++++ INPUT DATA ++++

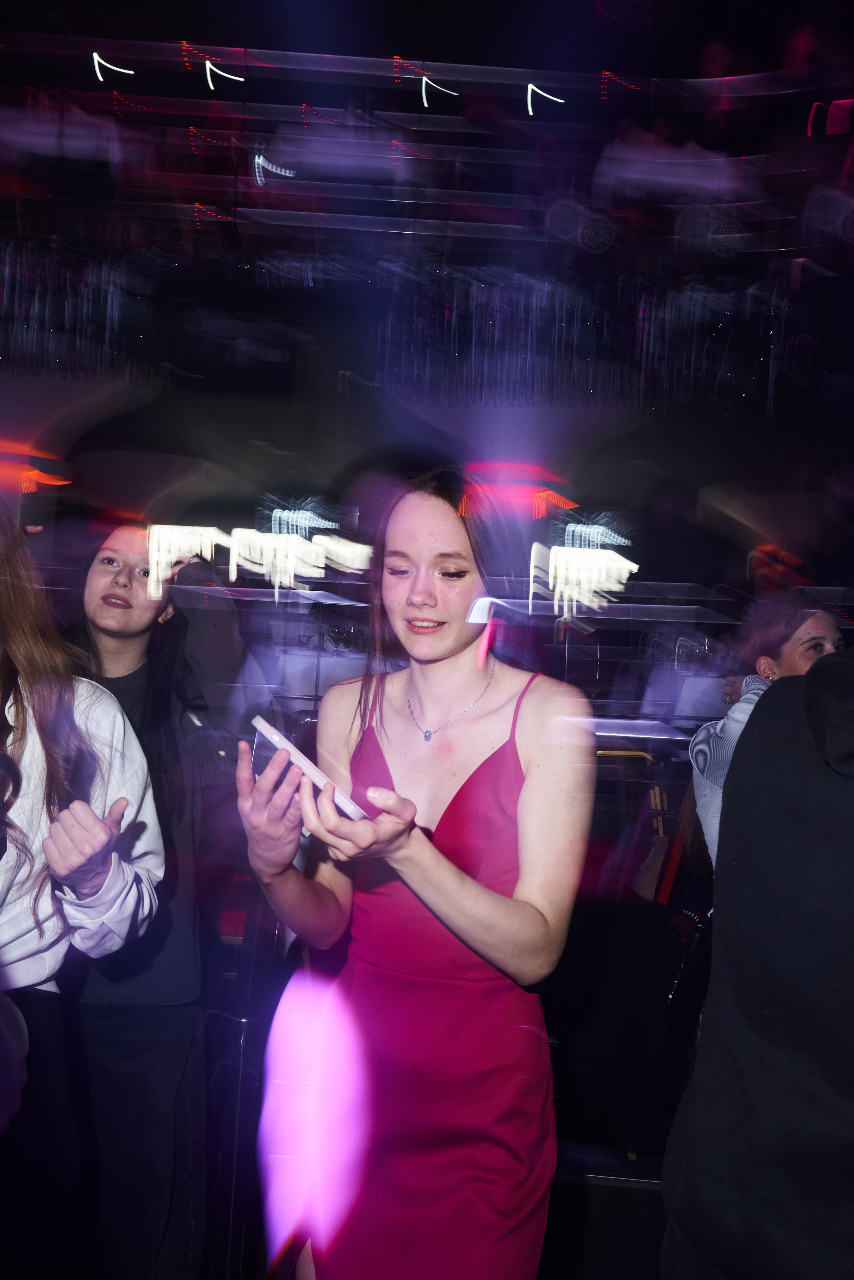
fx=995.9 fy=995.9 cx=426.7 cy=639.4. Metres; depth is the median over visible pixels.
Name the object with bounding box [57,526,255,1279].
woman
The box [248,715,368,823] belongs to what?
smartphone
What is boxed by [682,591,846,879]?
woman
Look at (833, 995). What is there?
person
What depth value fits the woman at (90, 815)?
1.62 m
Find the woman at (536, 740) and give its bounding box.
[233,472,593,1279]
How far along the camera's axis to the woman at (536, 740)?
1.64 m
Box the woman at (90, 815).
[0,501,164,1279]
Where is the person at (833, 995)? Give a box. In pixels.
[658,643,853,1279]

++++

- [TASK TO COMPLETE] The lines to reproduce run from the one that contains "Box the woman at (90, 815)." through the last line above; copy them exactly.

- [ANSWER FOR THIS EXERCISE]
Box the woman at (90, 815).
[0,501,164,1279]
Where is the person at (833, 995)? Give a box. In pixels.
[658,643,853,1279]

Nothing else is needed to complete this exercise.